I'm attempting to write a simple program to extract some data from a bunch of AVRO files. The schema for each file may be different so I would like to read the files generically (i.e. without having to pregenerate and then compile in the schema for each) using the C++ interface.

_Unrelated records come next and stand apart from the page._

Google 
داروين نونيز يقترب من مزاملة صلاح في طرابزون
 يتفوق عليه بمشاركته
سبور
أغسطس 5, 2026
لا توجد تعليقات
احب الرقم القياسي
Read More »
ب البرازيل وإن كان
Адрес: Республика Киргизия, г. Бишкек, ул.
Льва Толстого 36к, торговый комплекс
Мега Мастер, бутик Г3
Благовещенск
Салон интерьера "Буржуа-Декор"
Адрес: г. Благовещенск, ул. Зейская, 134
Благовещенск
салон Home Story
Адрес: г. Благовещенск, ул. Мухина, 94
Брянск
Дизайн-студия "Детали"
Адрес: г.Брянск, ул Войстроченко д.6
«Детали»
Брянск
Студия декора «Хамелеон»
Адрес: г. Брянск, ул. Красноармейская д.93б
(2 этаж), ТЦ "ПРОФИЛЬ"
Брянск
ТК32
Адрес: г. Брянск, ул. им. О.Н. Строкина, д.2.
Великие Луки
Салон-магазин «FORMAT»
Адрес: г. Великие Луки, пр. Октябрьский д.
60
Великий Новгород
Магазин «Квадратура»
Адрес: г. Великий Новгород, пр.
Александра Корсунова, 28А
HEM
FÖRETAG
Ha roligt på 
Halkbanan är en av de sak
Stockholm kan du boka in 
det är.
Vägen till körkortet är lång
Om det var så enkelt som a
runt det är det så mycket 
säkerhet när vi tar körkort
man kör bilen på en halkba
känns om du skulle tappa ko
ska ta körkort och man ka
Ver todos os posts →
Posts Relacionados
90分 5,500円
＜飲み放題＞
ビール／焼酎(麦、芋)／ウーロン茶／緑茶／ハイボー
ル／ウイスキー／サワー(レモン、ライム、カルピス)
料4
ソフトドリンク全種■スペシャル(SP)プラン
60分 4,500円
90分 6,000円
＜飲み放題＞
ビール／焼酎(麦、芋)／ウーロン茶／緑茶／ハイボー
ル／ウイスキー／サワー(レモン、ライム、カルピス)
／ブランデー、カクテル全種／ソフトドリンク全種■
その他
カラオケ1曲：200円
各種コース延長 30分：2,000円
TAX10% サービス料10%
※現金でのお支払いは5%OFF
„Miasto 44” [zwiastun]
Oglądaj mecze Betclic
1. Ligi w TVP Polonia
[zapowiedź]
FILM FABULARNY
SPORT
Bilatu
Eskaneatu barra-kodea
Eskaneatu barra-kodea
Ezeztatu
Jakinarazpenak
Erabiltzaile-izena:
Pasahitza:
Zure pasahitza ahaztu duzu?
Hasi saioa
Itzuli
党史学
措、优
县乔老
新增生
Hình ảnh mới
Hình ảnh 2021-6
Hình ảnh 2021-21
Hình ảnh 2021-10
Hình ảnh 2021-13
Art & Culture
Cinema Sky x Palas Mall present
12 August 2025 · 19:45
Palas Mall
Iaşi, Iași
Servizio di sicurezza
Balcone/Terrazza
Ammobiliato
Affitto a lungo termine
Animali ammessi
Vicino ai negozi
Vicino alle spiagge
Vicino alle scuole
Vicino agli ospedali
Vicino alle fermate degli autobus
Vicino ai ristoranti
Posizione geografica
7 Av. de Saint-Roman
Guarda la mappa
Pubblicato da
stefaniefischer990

I have been attempting to follow the generic.cc
example but it assumes a separate schema where I would like to read the schema from each AVRO file.
Here is my code:
#include <fstream>
#include <iostream>
#include "Compiler.hh"
#include "DataFile.hh"
#include "Decoder.hh"
#include "Generic.hh"
#include "Stream.hh"
const std::string BOLD("\033[1m");
const std::string ENDC("\033[0m");
const std::string RED("\033[31m");
const std::string YELLOW("\033[33m");
int main(int argc, char**argv)
{
std::cout << "AVRO Test\n" << std::endl;
if (argc < 2)
{
std::cerr << BOLD << RED << "ERROR: " << ENDC << "please provide an "
<< "input file\n" << std::endl;
return -1;
}
avro::DataFileReaderBase dataFile(argv[1]);
auto dataSchema = dataFile.dataSchema();
// Write out data schema in JSON for grins
std::ofstream output("data_schema.json");
dataSchema.toJson(output);
output.close();
avro::DecoderPtr decoder = avro::binaryDecoder();
auto inStream = avro::fileInputStream(argv[1]);
decoder->init(*inStream);
avro::GenericDatum datum(dataSchema);
avro::decode(*decoder, datum);
std::cout << "Type: " << datum.type() << std::endl;
return 0;
}
Everytime I run the code, no matter what file I use, I get this:
$ ./avrotest twitter.avro
AVRO Testterminate called after throwing an instance of 'avro::Exception'
what(): Cannot have negative length: -40 Aborted
In addition to my own data files, I have tried using the data files located here: https://github.com/miguno/avro-cli-examples, with the same result.
I tried using the avrocat
utility on all of the same files and it works fine. What am I doing wrong?
(NOTE: outputting the data schema for each file in JSON works correctly as expected)